ASSIGNMENT ▸ Set down, please, exactly the lines below that run from the line with "index mcp: (106, 171)" to the line with "middle pip: (220, 165)", both lines included.

[Items from a dataset]
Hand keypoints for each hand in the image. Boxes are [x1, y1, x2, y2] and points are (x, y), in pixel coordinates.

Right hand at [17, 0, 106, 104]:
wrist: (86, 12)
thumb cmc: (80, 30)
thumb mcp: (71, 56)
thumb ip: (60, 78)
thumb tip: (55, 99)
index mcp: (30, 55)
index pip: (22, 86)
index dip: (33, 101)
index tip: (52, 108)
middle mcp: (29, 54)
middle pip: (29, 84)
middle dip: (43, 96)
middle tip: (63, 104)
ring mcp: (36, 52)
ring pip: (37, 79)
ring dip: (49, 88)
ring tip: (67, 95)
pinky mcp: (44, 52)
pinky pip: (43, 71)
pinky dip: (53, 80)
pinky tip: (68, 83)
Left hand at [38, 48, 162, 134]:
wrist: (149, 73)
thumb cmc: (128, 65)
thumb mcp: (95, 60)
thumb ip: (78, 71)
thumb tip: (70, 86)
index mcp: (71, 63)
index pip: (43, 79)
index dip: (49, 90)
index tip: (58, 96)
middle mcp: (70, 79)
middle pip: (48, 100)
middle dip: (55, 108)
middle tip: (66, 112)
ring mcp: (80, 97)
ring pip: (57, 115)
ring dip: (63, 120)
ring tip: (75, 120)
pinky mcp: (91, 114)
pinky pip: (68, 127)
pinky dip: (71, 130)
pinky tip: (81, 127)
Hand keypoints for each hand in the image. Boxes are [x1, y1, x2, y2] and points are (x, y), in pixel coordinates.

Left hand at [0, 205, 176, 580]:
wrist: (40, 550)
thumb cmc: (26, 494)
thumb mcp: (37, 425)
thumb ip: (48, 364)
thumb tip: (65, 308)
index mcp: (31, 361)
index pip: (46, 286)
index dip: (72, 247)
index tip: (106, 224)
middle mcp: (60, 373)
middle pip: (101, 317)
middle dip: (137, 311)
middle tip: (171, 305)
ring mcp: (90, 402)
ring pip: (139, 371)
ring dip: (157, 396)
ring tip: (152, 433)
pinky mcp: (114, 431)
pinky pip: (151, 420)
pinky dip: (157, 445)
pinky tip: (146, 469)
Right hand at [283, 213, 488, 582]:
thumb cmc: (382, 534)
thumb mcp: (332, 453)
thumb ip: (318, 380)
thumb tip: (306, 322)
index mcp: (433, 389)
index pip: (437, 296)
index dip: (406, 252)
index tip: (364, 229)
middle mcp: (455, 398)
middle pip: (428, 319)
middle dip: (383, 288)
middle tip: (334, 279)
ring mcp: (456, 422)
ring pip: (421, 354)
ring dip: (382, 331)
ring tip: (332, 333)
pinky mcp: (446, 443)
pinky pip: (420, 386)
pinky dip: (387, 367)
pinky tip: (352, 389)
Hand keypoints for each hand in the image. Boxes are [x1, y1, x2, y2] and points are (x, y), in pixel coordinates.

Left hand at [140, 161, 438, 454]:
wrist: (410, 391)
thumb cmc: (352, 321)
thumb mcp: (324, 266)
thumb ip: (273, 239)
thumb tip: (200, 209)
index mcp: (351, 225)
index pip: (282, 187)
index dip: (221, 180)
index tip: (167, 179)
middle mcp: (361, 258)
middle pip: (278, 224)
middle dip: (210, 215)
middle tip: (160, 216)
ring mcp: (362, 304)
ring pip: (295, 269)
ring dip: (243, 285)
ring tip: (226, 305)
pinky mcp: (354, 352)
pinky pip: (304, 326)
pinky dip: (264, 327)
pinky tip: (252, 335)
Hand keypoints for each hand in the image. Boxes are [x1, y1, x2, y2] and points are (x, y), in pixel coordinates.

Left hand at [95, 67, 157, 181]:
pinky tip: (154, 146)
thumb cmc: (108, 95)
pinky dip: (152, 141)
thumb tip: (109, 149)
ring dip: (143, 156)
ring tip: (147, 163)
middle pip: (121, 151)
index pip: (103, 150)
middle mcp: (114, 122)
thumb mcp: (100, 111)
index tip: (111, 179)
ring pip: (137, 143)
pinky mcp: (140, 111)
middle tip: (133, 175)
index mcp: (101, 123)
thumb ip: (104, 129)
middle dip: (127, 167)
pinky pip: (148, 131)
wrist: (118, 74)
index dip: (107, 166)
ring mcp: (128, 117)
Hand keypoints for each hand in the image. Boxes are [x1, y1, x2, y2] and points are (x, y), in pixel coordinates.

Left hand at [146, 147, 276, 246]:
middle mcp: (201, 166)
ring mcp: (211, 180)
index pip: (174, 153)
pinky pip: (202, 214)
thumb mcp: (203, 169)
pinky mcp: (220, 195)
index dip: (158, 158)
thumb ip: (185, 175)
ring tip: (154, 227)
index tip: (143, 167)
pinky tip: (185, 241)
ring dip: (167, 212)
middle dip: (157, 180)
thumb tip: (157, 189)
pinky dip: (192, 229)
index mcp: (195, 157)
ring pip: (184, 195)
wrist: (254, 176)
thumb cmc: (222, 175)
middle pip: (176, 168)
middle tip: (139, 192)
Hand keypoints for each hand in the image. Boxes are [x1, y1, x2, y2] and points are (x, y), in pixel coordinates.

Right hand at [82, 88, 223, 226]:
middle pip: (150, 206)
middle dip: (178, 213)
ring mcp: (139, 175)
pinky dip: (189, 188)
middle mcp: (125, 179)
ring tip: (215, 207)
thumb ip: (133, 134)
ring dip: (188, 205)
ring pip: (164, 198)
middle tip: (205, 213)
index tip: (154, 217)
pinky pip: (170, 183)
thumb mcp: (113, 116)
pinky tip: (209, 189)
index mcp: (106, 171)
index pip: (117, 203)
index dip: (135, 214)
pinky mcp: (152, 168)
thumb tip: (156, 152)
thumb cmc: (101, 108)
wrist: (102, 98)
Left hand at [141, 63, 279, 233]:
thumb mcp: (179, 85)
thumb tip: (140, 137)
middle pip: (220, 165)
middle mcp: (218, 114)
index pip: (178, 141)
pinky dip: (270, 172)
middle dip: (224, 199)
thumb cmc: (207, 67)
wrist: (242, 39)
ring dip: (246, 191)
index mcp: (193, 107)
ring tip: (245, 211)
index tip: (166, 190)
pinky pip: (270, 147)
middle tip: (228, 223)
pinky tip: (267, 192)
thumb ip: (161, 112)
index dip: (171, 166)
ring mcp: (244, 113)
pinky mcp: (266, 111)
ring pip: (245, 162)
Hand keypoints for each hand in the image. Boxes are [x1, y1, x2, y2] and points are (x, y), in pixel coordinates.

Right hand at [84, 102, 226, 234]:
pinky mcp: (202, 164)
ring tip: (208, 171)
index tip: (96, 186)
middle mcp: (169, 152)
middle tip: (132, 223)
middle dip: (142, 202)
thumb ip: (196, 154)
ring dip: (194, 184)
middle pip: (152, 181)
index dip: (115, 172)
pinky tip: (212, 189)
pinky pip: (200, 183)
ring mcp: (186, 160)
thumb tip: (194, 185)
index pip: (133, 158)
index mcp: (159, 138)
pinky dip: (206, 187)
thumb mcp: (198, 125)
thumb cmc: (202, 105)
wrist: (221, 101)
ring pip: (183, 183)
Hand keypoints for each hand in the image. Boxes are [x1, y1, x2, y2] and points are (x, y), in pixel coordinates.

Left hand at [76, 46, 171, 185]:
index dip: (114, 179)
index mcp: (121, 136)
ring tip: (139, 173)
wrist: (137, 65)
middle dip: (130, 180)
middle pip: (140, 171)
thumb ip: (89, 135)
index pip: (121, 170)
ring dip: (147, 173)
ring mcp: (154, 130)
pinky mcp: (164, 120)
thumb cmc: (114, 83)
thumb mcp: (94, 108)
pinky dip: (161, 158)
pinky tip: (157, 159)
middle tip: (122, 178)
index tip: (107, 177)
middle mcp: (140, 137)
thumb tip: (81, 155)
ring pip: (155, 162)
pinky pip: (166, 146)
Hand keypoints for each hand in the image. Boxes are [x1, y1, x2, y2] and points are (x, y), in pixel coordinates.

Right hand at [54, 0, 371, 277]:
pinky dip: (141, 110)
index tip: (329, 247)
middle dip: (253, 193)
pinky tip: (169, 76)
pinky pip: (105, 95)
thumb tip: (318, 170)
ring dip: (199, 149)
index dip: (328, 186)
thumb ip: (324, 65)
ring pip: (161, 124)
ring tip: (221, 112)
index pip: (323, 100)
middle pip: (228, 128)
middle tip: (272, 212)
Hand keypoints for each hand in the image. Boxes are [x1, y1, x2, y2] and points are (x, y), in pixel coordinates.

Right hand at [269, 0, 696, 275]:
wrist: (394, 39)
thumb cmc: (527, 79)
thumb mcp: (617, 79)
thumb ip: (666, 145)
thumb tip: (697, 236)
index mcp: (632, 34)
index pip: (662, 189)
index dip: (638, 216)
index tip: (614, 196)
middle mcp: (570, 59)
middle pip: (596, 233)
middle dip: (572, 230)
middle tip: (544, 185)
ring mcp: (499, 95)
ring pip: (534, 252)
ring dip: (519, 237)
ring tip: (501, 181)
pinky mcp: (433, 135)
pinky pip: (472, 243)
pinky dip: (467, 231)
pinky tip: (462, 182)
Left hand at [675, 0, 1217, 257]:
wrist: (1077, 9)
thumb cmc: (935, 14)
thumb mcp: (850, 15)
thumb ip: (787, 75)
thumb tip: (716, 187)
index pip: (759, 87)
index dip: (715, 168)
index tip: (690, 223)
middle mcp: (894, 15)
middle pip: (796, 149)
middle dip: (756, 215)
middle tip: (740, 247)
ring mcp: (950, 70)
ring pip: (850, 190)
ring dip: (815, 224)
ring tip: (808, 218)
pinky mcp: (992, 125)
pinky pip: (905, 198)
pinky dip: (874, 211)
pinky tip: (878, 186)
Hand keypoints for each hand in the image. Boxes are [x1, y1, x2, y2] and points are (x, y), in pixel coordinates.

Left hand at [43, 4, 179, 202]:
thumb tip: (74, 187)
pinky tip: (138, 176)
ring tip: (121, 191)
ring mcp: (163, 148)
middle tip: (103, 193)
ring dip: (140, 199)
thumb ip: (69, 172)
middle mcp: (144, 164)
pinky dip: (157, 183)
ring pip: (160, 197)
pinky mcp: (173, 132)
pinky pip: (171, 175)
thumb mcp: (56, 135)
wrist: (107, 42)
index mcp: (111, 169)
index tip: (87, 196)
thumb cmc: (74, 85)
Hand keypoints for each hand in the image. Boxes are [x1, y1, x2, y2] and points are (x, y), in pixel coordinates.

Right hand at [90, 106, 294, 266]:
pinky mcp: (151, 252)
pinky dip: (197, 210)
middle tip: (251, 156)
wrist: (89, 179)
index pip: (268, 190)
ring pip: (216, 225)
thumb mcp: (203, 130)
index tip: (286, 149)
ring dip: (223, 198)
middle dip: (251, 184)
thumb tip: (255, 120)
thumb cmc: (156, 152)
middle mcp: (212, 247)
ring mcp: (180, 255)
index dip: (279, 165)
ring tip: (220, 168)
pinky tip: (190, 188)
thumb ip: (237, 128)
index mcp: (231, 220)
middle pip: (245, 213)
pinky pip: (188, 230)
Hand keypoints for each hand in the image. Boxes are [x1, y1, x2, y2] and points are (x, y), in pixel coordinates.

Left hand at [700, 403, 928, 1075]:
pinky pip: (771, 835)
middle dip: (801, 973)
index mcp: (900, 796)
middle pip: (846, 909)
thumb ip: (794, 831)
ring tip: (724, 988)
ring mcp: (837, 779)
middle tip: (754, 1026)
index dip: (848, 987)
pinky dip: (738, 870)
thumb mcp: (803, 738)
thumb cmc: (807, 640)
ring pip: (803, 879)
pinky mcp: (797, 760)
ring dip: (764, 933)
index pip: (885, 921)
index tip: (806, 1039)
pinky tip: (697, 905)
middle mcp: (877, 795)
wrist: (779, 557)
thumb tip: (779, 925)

WORKED SOLUTION ▸
index mcp: (106, 171)
index pip: (117, 203)
index dip: (135, 214)
pinky mcp: (152, 168)
thumb tip: (156, 152)
thumb cmc: (101, 108)
wrist: (102, 98)
Left hand at [141, 63, 279, 233]:
thumb mcp: (179, 85)
thumb tip: (140, 137)
middle pip: (220, 165)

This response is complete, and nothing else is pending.